§ Job: Transcribe the records below from the first line to the line that includes "- [Pip][Pip] 22.0.4", inclusive, and omit the pictures.

§ Supplied data:
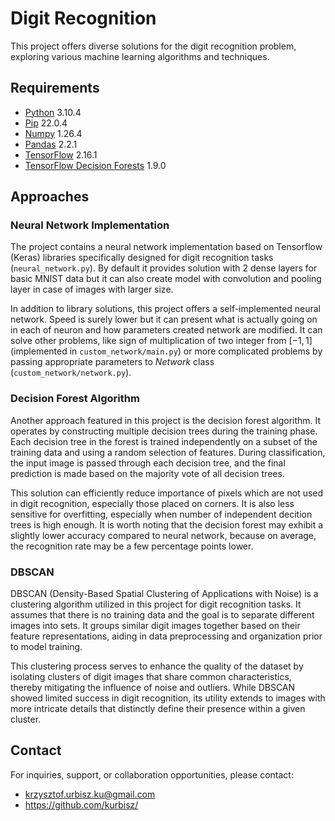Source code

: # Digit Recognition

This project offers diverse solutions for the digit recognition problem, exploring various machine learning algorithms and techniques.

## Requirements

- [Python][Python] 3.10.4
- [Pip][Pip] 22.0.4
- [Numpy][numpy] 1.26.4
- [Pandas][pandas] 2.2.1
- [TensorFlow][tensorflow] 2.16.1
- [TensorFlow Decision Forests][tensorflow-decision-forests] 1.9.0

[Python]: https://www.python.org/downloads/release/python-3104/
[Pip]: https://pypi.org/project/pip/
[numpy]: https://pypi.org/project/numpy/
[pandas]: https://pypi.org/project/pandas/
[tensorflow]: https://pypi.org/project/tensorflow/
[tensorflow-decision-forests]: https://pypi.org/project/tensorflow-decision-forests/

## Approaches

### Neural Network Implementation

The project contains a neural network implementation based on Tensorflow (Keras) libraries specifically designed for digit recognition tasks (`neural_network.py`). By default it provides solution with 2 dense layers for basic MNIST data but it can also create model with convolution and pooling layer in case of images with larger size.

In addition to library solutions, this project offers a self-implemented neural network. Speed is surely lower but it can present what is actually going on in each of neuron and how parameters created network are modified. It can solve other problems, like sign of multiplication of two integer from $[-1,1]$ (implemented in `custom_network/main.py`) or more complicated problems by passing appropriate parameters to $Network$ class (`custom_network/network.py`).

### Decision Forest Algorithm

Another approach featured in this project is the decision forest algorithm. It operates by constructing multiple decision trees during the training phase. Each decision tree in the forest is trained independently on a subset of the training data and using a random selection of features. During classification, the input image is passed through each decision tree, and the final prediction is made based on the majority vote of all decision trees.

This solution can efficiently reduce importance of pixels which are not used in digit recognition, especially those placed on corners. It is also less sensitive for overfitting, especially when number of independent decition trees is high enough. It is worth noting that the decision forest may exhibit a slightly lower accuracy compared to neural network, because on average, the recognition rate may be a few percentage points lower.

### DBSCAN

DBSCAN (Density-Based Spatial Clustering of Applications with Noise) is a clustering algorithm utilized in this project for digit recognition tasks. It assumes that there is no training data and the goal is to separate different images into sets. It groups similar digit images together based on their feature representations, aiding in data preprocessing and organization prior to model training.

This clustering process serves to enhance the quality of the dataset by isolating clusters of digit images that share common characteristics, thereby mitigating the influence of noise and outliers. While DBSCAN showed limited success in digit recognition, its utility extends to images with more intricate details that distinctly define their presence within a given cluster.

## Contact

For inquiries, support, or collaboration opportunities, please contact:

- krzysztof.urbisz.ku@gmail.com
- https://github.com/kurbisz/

§ Exercise result:
Source code

: # Digit Recognition

This project offers diverse solutions for the digit recognition problem, exploring various machine learning algorithms and techniques.

## Requirements

- [Python][Python] 3.10.4
- [Pip][Pip] 22.0.4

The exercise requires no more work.